Central Bank moving interest rates
With respect to the Monetary Policy: after his appointment the new governor of the Central Bank of Turkey (CBT) cut its interest rates by 250 bps from 10.75% to 8.25% through March-September period and kept its interest rates unchanged in October. However, during the meeting held in November the CBT made a 50bps rate hike which surprised the market – the move was stronger than what the market was looking for. Given the continuous depreciation of Turkish Lira, the action was very positive where the Central Bank also provided the message that it can hike its interest rates when it is needed. With this, the CBT sounded one notch more cautious on its inflation outlook where it referred mainly to recent TRY depreciation and gave a clear message that the next step in the simplification process will depend on the upcoming data.
Meanwhile, within the scope of medium term economic program, Turkey revised 2016 GDP (Gross domestic product) growth forecast to 3.2% from 4%. The government now expects inflation to end this year at 7.5% which might be the case should food prices continue to behave as planned.
It should be also noted that Fitch maintained the rating for now, but, it is scheduled to make its new assessment in the early months of 2017.
Comeback of tourism?
Another important topic for 2017 will be the tourism revenues.
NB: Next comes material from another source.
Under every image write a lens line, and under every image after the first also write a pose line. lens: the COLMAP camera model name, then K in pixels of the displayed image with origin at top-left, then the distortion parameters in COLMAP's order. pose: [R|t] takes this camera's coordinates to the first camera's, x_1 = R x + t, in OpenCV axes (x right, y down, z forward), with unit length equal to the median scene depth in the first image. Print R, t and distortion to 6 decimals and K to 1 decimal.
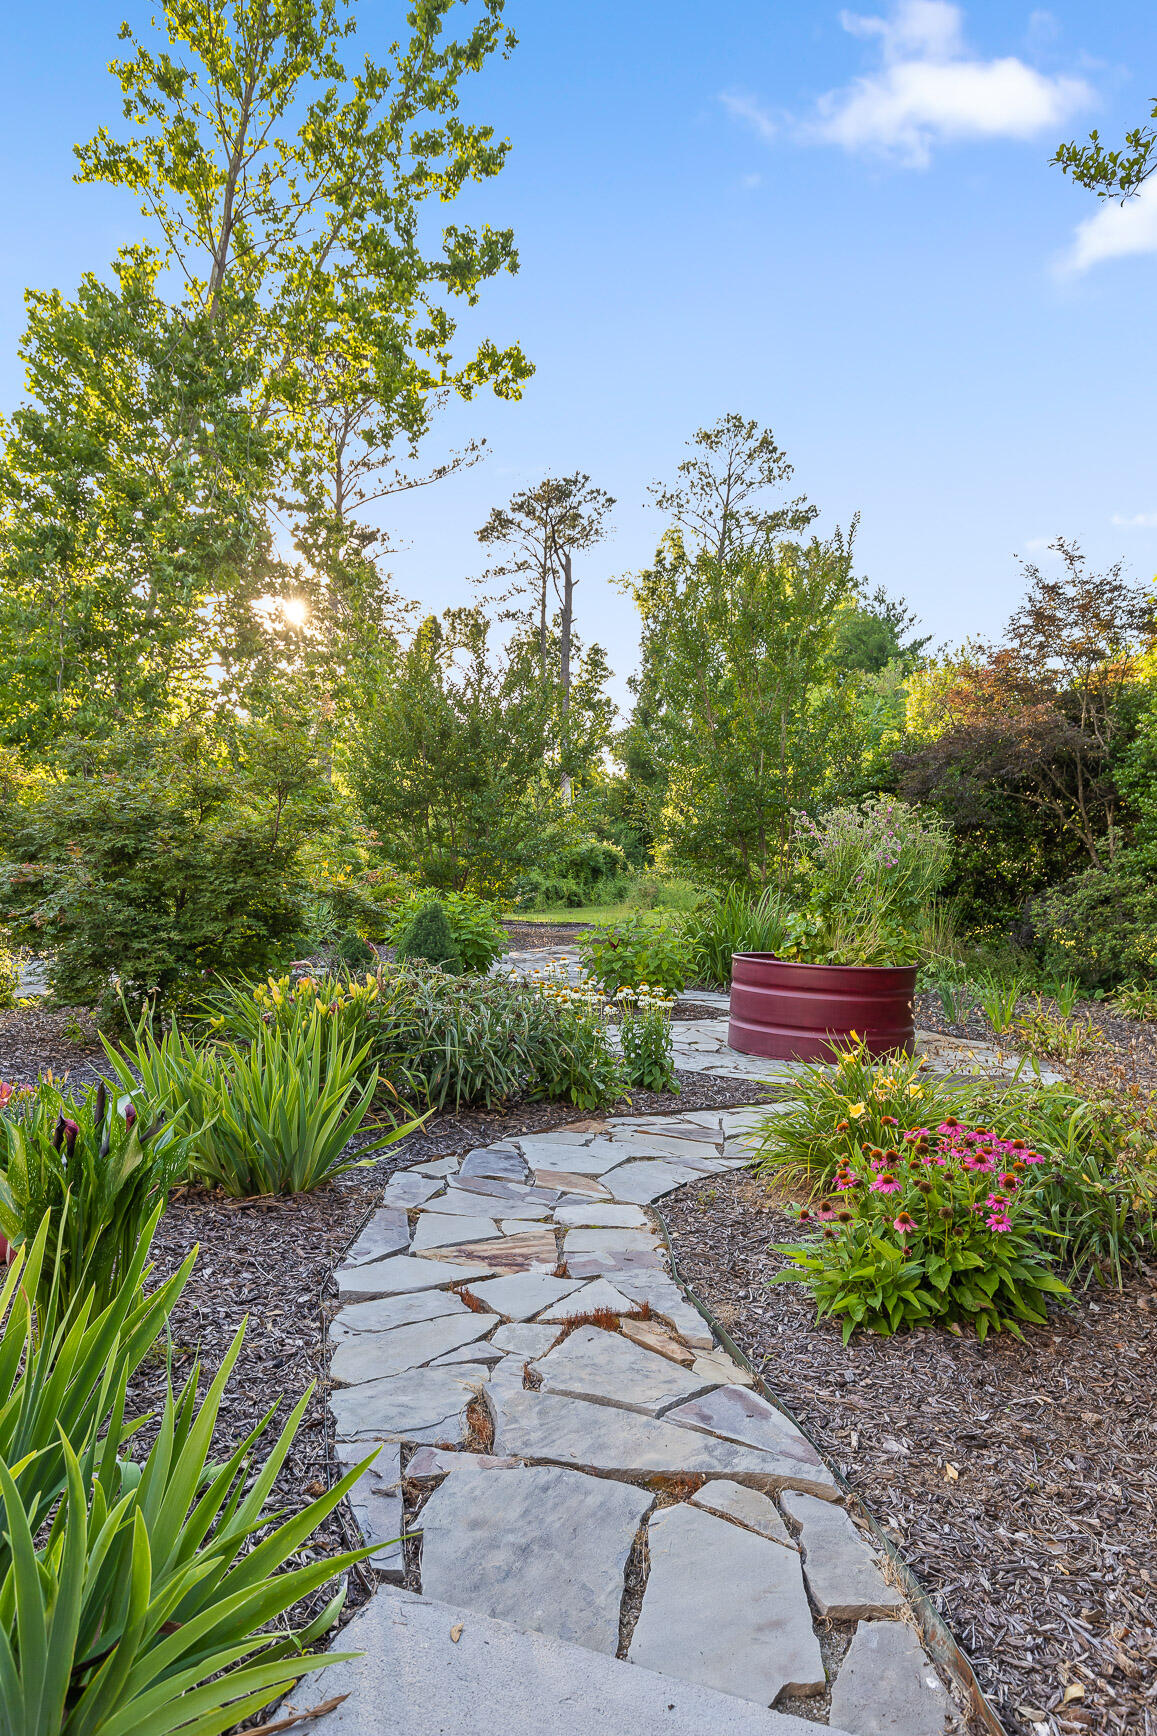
lens RADIAL K [[1134.4, 0, 576.4], [0, 1134.4, 881.4], [0, 0, 1]] dist [0.007817, -0.001109]
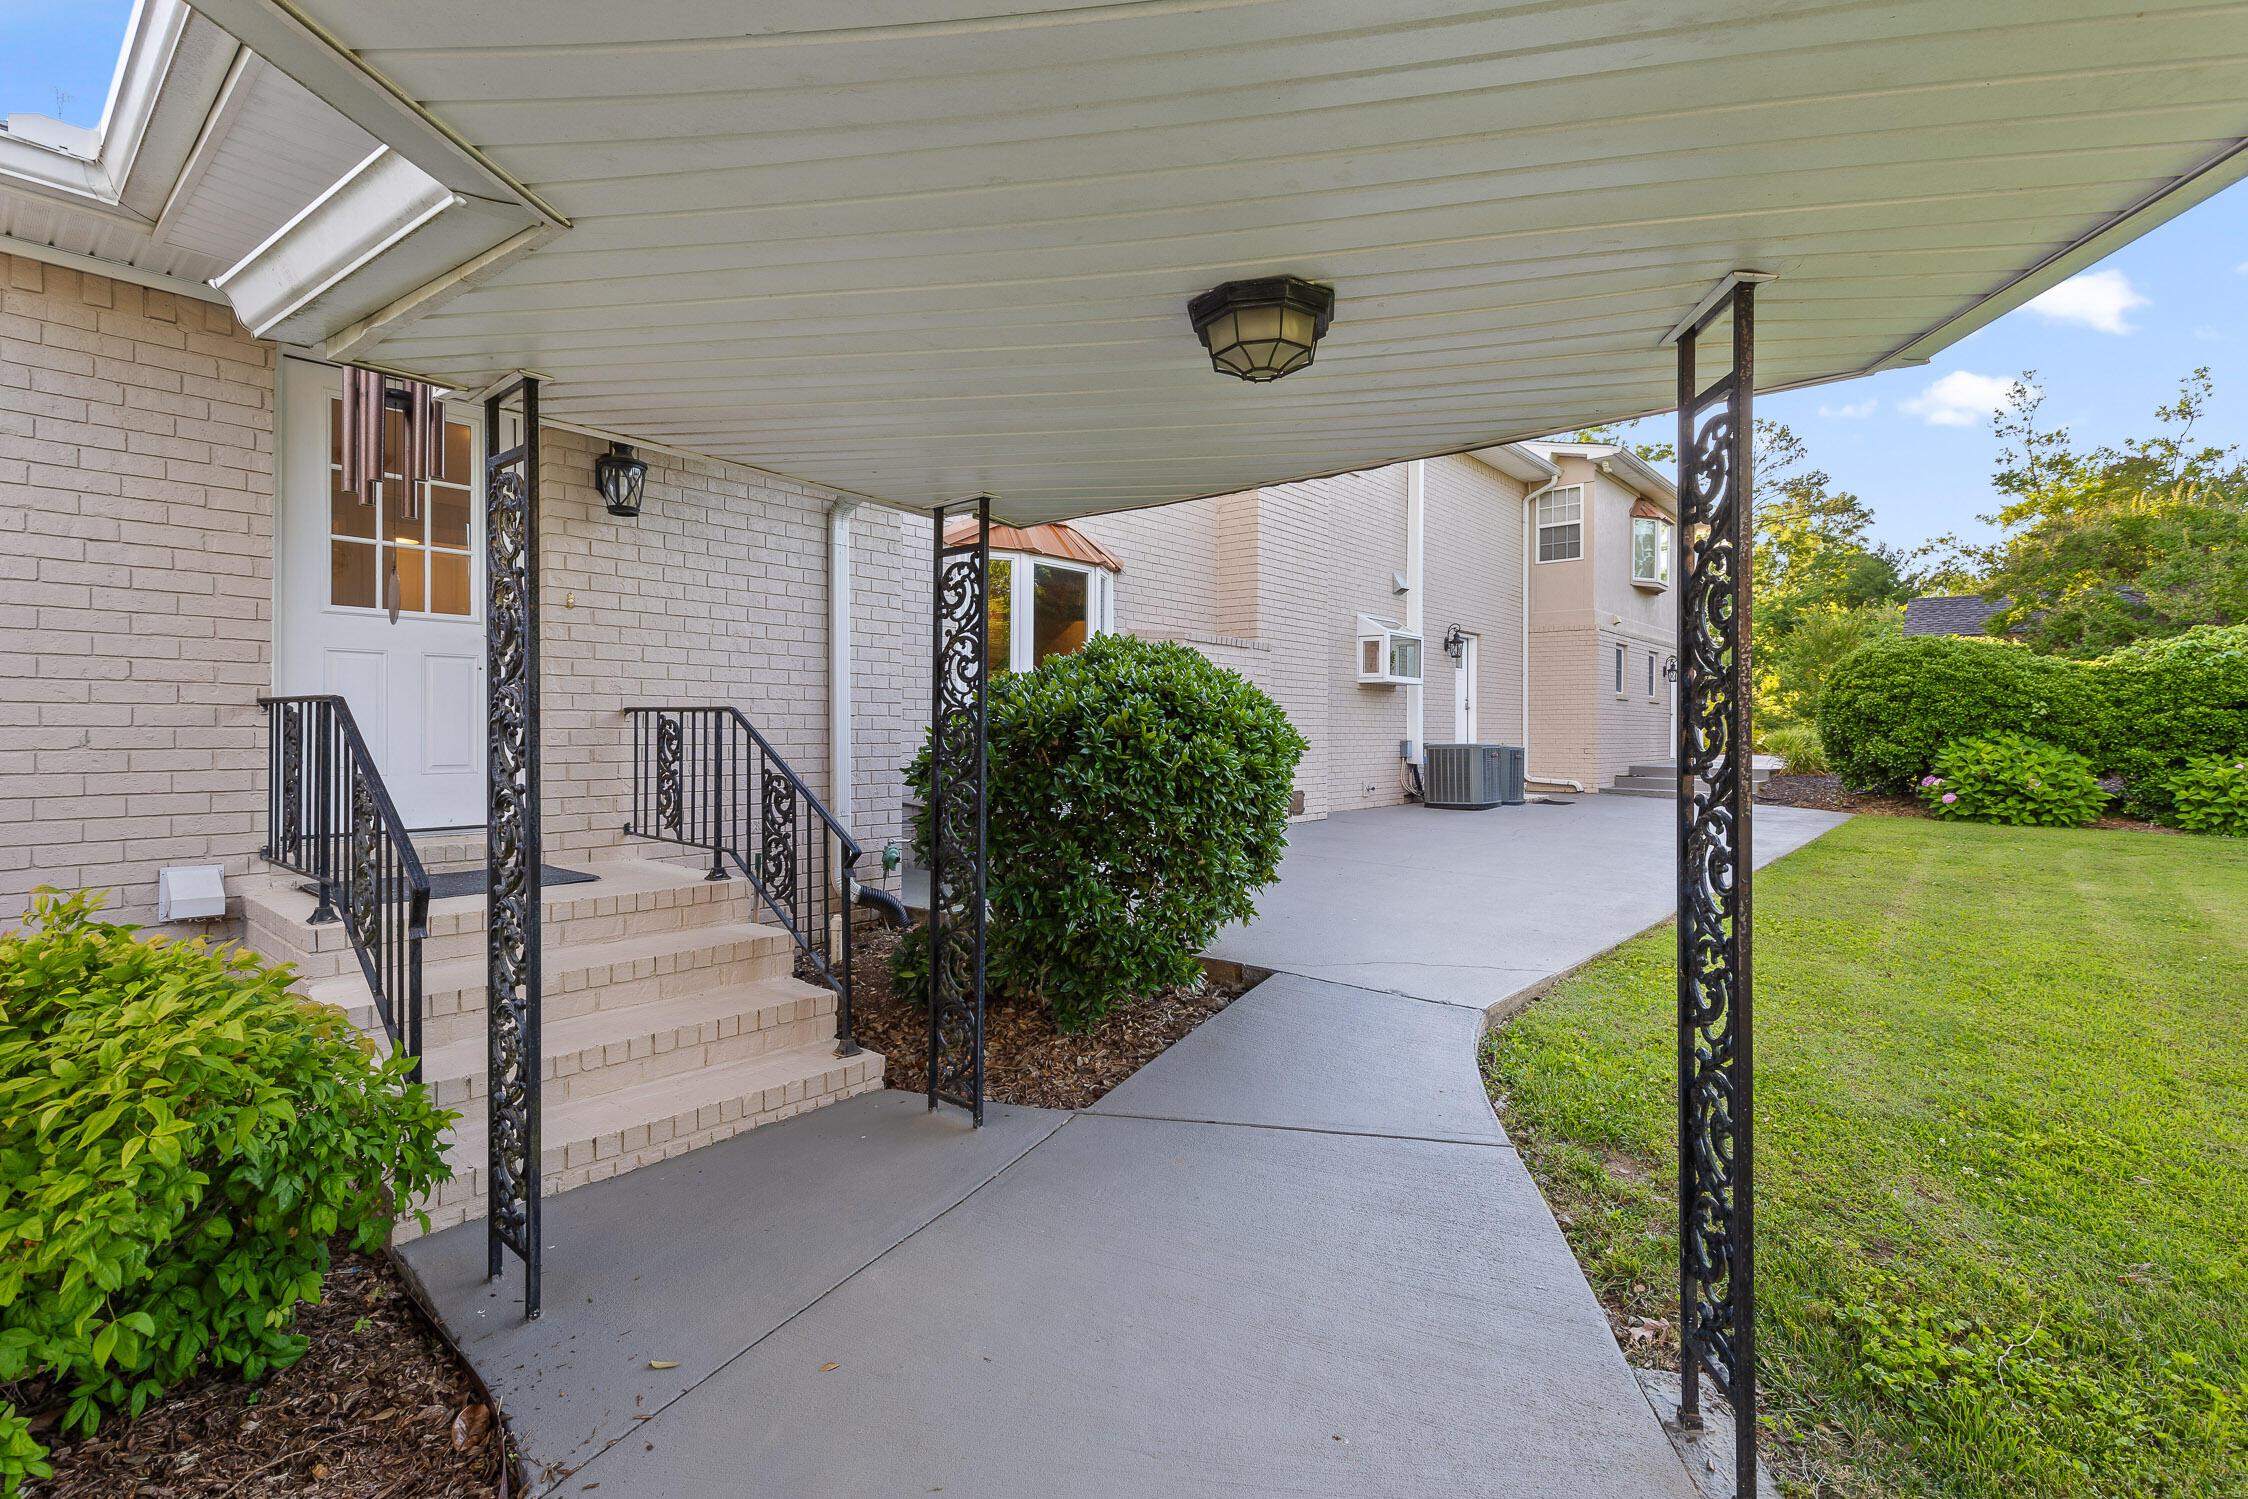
lens RADIAL K [[1040.5, 0, 1131.0], [0, 1040.5, 734.7], [0, 0, 1]] dist [0.002826, 0.000009]
pose [[0.928403, -0.037084, -0.369720, -0.283122], [0.028976, 0.999203, -0.027460, 0.015478], [0.370444, 0.014781, 0.928737, -1.175399]]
Tourism sector declined by 40% in 2016 which was due to a combination of terrorist attacks, worsening relations with Russia and the failed coup attempt which led Turkey to be less attractive for tourists. However, given the improved relations with Russia and absence of political turmoil unlike 2016; the market expects a pick up in the number of tourist arrivals.
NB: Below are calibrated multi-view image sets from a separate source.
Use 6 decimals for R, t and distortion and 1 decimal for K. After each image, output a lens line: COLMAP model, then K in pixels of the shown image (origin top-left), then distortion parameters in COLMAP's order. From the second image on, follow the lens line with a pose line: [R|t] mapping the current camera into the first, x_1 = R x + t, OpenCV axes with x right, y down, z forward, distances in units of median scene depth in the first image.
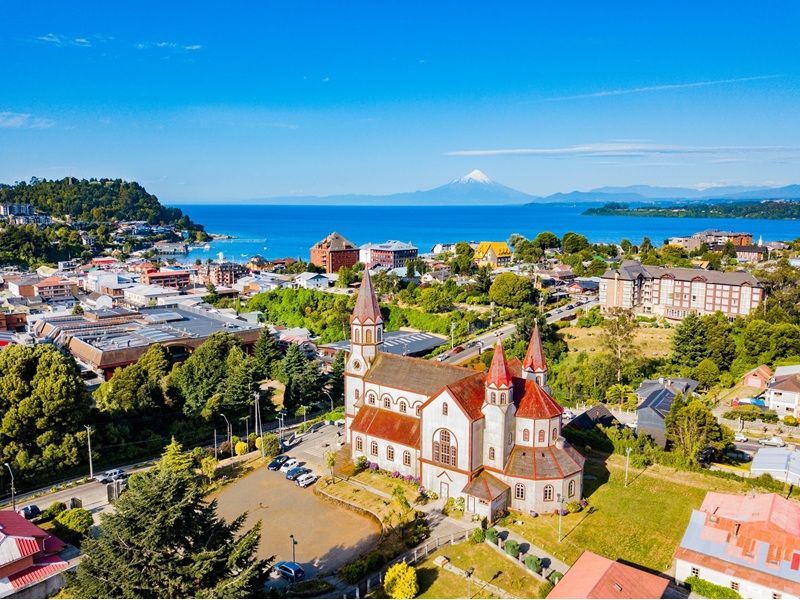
lens RADIAL K [[633.1, 0, 394.4], [0, 633.1, 296.4], [0, 0, 1]] dist [0.009438, -0.045785]
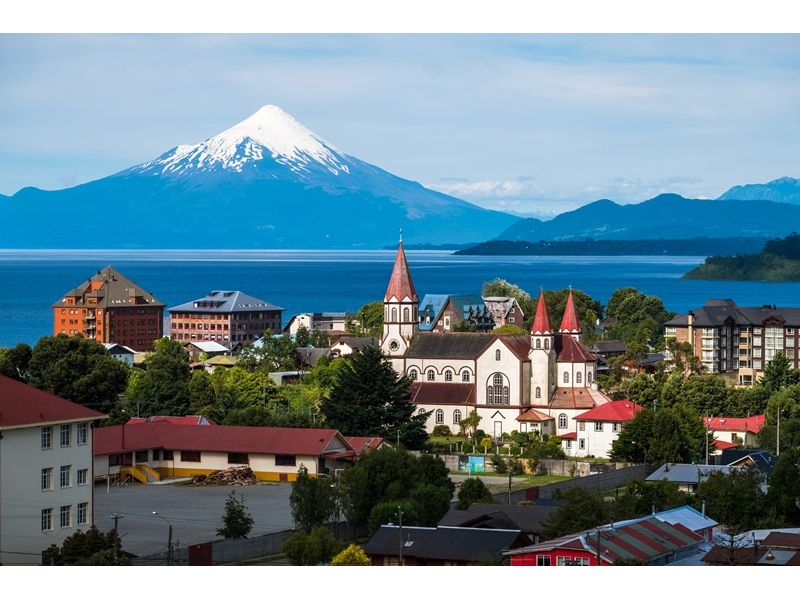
lens RADIAL K [[3022.5, 0, 400.1], [0, 3022.5, 300.0], [0, 0, 1]] dist [-0.205543, 0.000000]
pose [[0.983448, 0.000975, 0.181189, -0.266610], [0.022549, 0.991554, -0.127722, 0.189041], [-0.179783, 0.129694, 0.975119, -1.062961]]
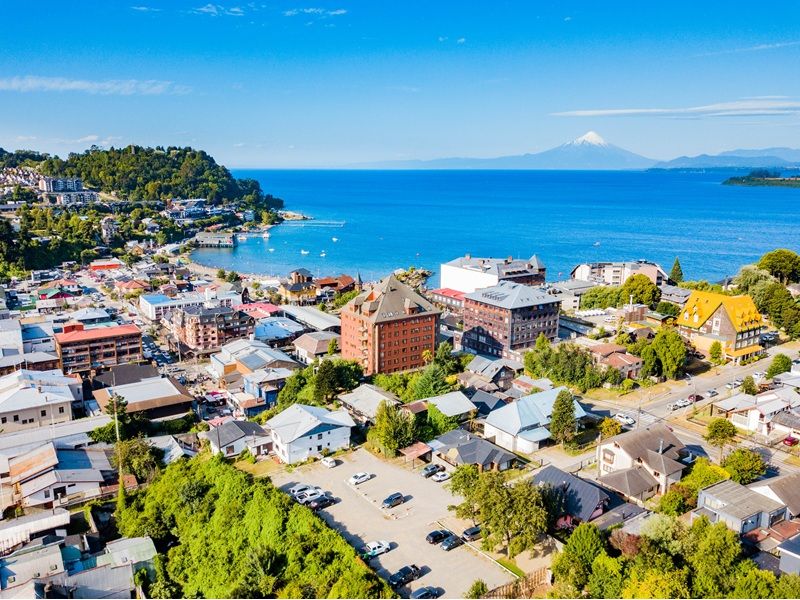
lens RADIAL K [[601.9, 0, 403.9], [0, 601.9, 302.4], [0, 0, 1]] dist [-0.010368, 0.007394]
pose [[0.987913, 0.035388, -0.150917, -0.013904], [-0.023308, 0.996435, 0.081077, -0.114033], [0.153248, -0.076579, 0.985216, 0.527533]]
Performance Istanbul Stock Exchange (12/2011 – 12/2016)
Equity valuations are getting more attractive
Looking at the equity market, Turkish equities are down by 15% year-to-date in US-Dollar terms underperforming Emerging stock markets by 23%. Meanwhile since the end of 3Q16, Turkish market is down by 18% in Dollar terms which implies an underperformance of 14% relative to Emerging markets pointing Turkey as the second-worst performer in the global Emerging Markets benchmark index (MSCI-EM) after Brazil. The Turkish equity market now trades at 8x Price-to-Earnings (P/E-ratio), with plus 20% expected Earnings-per-share growth, which is significantly lower than the historical P/E-average of 10x. The banking sector on the other hand trades with 0.7x Price-to-Bookvalue with 14% Return-on-equity for 2016 (expected), which makes the sector attractive compared to its peers. More importantly – according to Bloomberg – consensus estimates a 7% increase in earnings-per-share for banks and a 30% boost in bottom line profits for industrials in 2017.
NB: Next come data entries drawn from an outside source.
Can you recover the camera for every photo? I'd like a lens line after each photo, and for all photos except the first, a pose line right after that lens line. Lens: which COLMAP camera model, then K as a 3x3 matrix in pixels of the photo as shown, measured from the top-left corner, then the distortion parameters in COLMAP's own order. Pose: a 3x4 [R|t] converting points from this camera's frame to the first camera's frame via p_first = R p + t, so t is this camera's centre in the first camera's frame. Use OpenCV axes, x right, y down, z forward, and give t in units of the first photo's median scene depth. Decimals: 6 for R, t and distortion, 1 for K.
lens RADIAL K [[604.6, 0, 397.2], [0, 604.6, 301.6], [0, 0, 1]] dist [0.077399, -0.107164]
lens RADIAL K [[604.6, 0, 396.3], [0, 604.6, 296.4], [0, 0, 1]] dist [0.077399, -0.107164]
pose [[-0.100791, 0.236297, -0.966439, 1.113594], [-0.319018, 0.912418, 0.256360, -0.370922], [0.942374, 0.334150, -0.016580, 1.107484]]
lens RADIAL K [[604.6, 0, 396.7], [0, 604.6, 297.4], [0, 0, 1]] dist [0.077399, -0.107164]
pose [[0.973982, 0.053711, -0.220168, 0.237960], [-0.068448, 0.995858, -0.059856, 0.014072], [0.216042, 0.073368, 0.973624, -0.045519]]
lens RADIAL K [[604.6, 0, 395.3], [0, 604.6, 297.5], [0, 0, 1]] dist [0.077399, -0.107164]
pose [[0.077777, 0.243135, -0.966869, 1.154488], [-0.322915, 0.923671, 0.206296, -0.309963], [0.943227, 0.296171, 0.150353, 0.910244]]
Turkey attractive for long term investors
All in all, after being dominated heavily by local politics, the Turkish market has now reached a turning point and considering the Earnings-per-share-growth and positive macro-economic growth outlook Turkey offers upside potential in the longer term – unless we see jittery on the political side. Turkey’s structural problems coupled with the global financial conditions may lead Turkey to grow less than its potential growth rate of 4.5%. The failed coup attempt and Moody’s rate cut decision has put additional pressure on Turkish assets in the short term. However, structural reforms and the easing of domestic politics will be much more important for Turkey’s growth prospects in the medium term. Considering the equity valuations, Turkey still trades at very attractive levels for longer term investors.